"The meat from the animal is then processed into the food
chain BEFORE the results of the tests are known !!!!!"
Scientists and food safety activists said the rules had been fatally watered down, under pressure from the farming and meat-packing lobbies.
Dr Stanley Pruisner, a neurologist who won the Nobel Prize for identifying the causes of BSE, told the New York Times that, just six weeks ago, he requested a private meeting with the US agriculture secretary, Ann Veneman, to urge widespread testing of cattle.
"I went to tell her what happened in Canada was going to happen in the United States. I told her it was just a matter of time," he said.
Mrs Veneman - a former agriculture industry lobbyist - did not share his sense of urgency, said Dr Pruesner, who accused officials of being "wilfully blind".
The US department of agriculture (Usda) is conducting a "voluntary" recall of 10,410lb of beef feared tainted by the suspect cow. The animal, a Holstein sent for slaughter after being partly paralysed while calving, was killed at a small, old-fashioned plant in Moses Lake, Washington. Usda officials described it as a "downer" animal, or one unable to stand. A tissue sample of the cow was flown to Britain on Tuesday night for scientists to confirm the analysis of tests in America.

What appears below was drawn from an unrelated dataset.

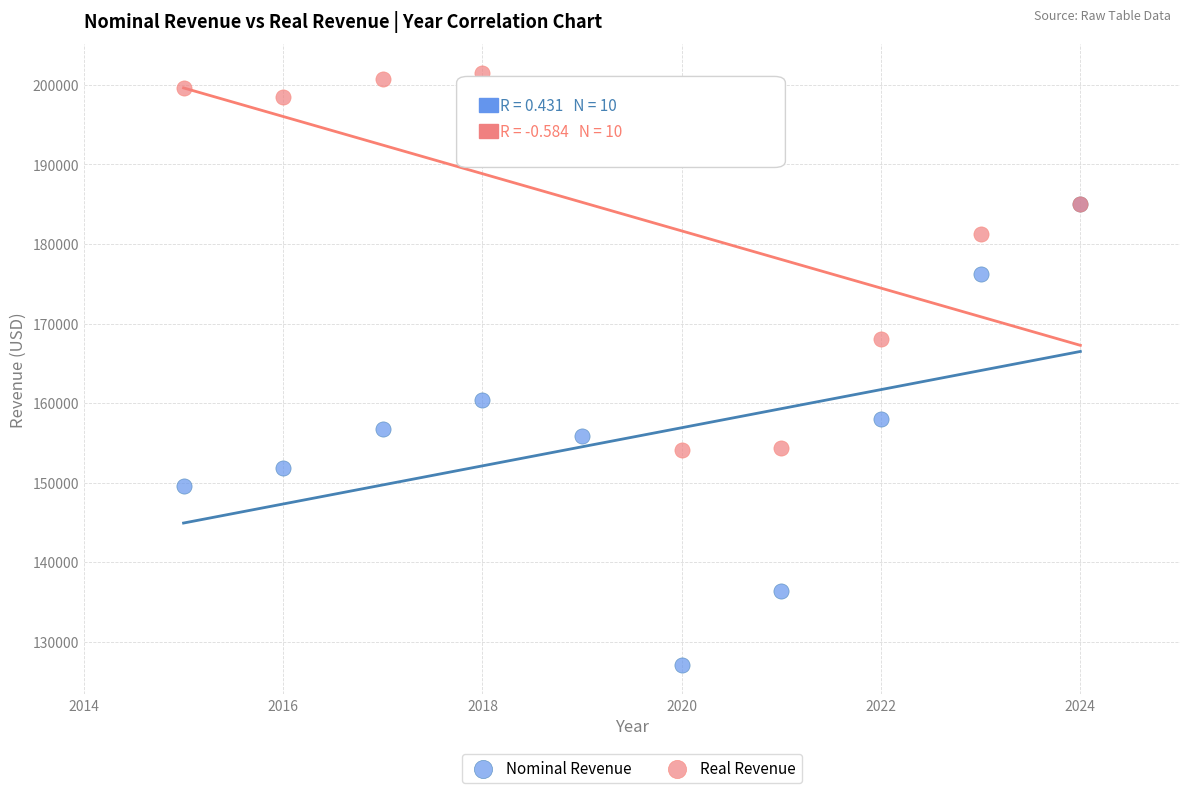

In the Real Revenue series, what Y value is closest to 177737?

181279.5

The US beef industry has resisted strong scientific pressure to stop processing meat from "downer" cows, and has also refused to stop using neck bones and spinal columns, where BSE proteins concentrate, from "automatic meat recovery systems" - giant rendering systems designed to extract scraps of tissue for use in hot dogs, burgers and pizza toppings.
Rules imposed after 1997 ban the feeding of cattle products to cows, and order the separation of brain and spinal tissue from carcasses at the point of slaughter.